■ **Extract provided**
============

In the 2006 and 2010 bid books, the organising committees of both of
South Africa’s campaigns emphasised the following broad themes: a PanAfricanist rhetoric and imagery; a discourse of development and modernity;
the country as a young and stable democracy; possessing infrastructural
and human capacities; low risk in terms of insurance due to having hosted
previous tournaments and a financially secure option; and, finally, as a
country with ‘world-class’ stadiums, with ‘excellent’ transport, ‘advanced
accommodation structure’, information technology and a ‘mature’ media
(Bolsmann and Brewster, 2009). In Mexico City 40 years earlier, the local
organisers had emphasised similar attributes in their justification for hosting
the Olympics in their city.
A pan-Africanist appeal is clear in both South Africa’s 2006 and 2010 bids
in terms of imagery and text. The theme of ‘Africa’s Call’ runs throughout
the 2006 submission. In Nelson Mandela’s letter in the 2006 bid book, he
states ‘Africa’s time has come’. The 2010 bid book used a fluttering South
African flag to box the four parts of the bid. Rather than employing the
African motifs of wild animals as was the case in 2006, the 2010 bid book
employed images of young attractive people from a cross-section of ethnic
groups. Each of the separate bid documents were graced with an attractive
young black woman dressed in a football-related motif with a header strap
that referred to ‘Africa’s Stage’. In the 2010 bid book, a letter from Mandela
stated that ‘this confidence was borne out by the historic decision … [that]
the 2010 World Cup finals would be staged in Africa. By this one gesture, by
this unequivocal recognition that Africa has waited long enough to stage the
showpiece of football’ (SAFA, 2010). The official emblem and poster of the
100 Chris Bolsmann
2010 tournament are distinctly pan-Africanist. The emblem depicts a figure
resembling a rock art painting against a brightly coloured African continent
and the poster shows a man’s head at the top of the African continent
heading a ball. Moreover, the catch phrase for the 2010 World Cup is ‘ke
nako [‘it’s time’ in the Sotho language]. Celebrate Africa’s humanity’. In the
case of Mexico City, a highly selective and class-ridden portrayal of Mexico’s
indigenous past was used in the imagery for the Olympics. The reference
was to an acceptable form of ‘civilisation’ while simultaneously projecting an
outward appearance of modernity. In the case of South Africa, the organisers
have emphasised African heritage and characteristics.
Despite domestic and international criticism of South Africa’s ability to
host the 2010 event, in the build up to the Confederations Cup, a general mood
of optimism and excitement was evident in the press. South African journalist
Max du Preez wrote in his newspaper column that the 2010 spectacle:
could become South Africa’s annus magnificus [and] I’m excited because
of what the event can do to us and for us and our continent. A successful
World Cup can give us the one factor we don’t nearly have enough of:
confidence in our own abilities … If the 2010 tournament were to go
that well, it could go a long way in changing the way the world views
Africa … we will be the colourful, warm, interesting fun place to go. And
people will start respecting Africa a little bit more (du Preez, 2009).

============

■ **Dataset extract**

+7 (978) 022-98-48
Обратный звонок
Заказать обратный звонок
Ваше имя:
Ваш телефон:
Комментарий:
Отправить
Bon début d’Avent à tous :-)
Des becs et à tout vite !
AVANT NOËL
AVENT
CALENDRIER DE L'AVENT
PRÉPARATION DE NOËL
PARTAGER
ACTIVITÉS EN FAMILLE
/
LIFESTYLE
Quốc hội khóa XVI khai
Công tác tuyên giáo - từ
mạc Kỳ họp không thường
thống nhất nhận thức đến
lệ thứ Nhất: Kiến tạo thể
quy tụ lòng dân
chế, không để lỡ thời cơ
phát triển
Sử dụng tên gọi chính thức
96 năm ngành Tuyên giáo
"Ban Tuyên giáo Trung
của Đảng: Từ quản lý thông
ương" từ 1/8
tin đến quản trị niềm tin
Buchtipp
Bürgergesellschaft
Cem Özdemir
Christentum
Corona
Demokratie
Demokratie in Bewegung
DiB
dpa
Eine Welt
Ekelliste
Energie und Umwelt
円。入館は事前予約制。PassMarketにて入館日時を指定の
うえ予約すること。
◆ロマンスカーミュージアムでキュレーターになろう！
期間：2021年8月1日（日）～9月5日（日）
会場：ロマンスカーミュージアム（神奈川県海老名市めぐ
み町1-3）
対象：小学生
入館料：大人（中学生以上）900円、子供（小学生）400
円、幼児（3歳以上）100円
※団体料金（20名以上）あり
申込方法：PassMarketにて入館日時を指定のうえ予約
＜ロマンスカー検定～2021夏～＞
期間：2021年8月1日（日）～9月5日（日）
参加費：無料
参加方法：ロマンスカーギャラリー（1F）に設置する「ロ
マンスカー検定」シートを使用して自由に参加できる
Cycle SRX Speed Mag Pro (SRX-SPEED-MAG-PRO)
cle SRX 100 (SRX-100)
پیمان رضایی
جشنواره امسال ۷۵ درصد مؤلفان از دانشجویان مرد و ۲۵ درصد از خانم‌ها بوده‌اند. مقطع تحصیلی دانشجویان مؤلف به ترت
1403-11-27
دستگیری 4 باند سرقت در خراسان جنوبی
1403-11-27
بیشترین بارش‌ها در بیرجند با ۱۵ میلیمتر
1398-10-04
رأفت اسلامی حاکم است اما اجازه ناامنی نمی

============

■ **Aim of the exercise**
Please answer from the passage above on South Africa's World Cup bids: what theme runs throughout the 2006 submission?

■ **Exercise answer**
The theme of 'Africa's Call' runs throughout the 2006 submission.